'''
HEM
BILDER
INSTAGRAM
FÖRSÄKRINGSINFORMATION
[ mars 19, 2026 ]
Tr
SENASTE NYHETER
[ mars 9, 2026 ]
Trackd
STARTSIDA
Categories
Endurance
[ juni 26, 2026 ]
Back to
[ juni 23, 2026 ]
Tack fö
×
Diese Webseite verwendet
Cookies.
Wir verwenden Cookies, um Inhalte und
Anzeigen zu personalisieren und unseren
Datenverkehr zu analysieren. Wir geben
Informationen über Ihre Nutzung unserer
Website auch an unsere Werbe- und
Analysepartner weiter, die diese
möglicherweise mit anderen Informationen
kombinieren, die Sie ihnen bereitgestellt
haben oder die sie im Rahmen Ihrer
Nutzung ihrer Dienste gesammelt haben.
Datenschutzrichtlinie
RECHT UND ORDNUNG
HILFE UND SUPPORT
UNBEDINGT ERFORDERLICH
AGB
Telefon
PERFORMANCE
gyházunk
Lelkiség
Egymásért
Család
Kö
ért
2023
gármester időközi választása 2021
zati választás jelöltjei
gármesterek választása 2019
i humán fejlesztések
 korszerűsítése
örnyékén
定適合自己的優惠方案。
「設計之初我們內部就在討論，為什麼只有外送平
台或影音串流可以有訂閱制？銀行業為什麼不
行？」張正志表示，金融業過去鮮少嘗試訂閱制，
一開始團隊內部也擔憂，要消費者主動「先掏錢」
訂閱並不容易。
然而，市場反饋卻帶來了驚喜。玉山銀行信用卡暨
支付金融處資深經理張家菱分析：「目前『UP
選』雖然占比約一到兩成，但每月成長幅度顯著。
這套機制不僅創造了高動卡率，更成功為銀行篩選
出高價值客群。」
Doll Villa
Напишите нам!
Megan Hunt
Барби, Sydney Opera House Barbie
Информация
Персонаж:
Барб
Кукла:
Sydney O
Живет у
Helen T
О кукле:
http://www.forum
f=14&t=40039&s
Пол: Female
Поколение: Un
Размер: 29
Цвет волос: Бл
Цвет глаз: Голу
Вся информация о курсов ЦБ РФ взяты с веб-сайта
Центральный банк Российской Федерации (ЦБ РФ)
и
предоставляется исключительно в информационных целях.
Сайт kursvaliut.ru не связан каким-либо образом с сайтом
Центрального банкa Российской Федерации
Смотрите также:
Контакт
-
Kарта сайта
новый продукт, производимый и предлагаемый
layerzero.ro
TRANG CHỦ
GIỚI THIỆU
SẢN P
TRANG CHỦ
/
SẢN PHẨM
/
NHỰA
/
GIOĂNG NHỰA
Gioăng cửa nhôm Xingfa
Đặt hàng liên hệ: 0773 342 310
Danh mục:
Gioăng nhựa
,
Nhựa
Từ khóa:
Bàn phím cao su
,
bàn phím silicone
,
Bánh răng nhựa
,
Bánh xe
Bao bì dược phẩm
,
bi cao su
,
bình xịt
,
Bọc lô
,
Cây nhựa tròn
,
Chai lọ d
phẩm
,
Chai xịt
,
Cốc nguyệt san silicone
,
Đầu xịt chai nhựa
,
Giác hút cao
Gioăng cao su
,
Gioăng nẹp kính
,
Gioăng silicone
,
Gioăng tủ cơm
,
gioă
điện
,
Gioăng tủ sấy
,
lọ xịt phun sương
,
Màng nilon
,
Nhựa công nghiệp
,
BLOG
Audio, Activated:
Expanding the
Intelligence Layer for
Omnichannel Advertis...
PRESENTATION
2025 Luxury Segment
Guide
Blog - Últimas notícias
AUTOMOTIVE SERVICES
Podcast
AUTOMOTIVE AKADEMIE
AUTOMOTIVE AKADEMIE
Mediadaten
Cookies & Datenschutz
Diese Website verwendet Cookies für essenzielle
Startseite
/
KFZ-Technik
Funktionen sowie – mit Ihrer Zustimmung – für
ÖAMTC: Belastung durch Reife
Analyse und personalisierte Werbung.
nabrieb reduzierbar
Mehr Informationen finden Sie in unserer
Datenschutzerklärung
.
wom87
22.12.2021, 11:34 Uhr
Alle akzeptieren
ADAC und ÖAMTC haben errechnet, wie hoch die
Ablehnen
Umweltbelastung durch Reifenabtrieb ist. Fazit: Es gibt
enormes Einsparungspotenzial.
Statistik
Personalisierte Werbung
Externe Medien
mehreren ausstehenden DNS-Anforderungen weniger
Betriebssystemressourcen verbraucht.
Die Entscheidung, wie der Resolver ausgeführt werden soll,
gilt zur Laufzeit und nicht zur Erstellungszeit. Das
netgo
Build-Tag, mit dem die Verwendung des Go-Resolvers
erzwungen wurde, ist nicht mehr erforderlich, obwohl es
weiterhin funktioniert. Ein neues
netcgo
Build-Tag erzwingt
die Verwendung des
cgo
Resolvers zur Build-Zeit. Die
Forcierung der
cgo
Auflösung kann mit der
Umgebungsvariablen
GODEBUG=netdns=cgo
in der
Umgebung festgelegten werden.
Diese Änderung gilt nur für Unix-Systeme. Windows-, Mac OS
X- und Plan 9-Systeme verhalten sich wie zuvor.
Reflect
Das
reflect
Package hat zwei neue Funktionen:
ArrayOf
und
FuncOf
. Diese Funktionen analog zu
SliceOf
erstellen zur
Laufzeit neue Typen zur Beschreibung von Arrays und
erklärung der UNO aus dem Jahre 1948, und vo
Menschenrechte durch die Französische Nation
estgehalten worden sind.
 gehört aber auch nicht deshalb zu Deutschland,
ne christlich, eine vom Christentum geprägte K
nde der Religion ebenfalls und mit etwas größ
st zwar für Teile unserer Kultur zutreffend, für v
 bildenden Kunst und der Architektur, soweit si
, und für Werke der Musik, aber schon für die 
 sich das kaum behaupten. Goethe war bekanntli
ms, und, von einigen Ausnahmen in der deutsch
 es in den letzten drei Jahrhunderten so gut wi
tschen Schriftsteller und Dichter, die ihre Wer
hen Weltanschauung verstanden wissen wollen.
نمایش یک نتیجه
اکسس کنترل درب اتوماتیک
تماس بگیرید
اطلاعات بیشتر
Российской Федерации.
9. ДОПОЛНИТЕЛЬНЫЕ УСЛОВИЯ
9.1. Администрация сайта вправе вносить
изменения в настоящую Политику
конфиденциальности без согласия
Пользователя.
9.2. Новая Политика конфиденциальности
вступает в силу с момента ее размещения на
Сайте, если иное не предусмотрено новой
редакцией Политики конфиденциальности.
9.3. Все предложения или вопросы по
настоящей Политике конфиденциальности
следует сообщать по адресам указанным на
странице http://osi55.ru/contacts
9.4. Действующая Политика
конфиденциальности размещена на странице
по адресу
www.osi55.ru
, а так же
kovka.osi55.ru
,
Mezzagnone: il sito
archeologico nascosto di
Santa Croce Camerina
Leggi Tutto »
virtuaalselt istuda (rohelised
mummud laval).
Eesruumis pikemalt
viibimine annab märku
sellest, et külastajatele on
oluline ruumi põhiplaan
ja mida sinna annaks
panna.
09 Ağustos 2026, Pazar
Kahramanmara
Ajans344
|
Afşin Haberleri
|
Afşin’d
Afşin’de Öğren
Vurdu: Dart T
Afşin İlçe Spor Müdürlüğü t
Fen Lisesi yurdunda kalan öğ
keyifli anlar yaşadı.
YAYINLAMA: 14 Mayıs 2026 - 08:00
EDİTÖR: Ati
'''
Task details:
Report every line in the data above in which the word "durch" appears.

Result of this exercise:
ÖAMTC: Belastung durch Reife
Umweltbelastung durch Reifenabtrieb ist. Fazit: Es gibt
Menschenrechte durch die Französische Nation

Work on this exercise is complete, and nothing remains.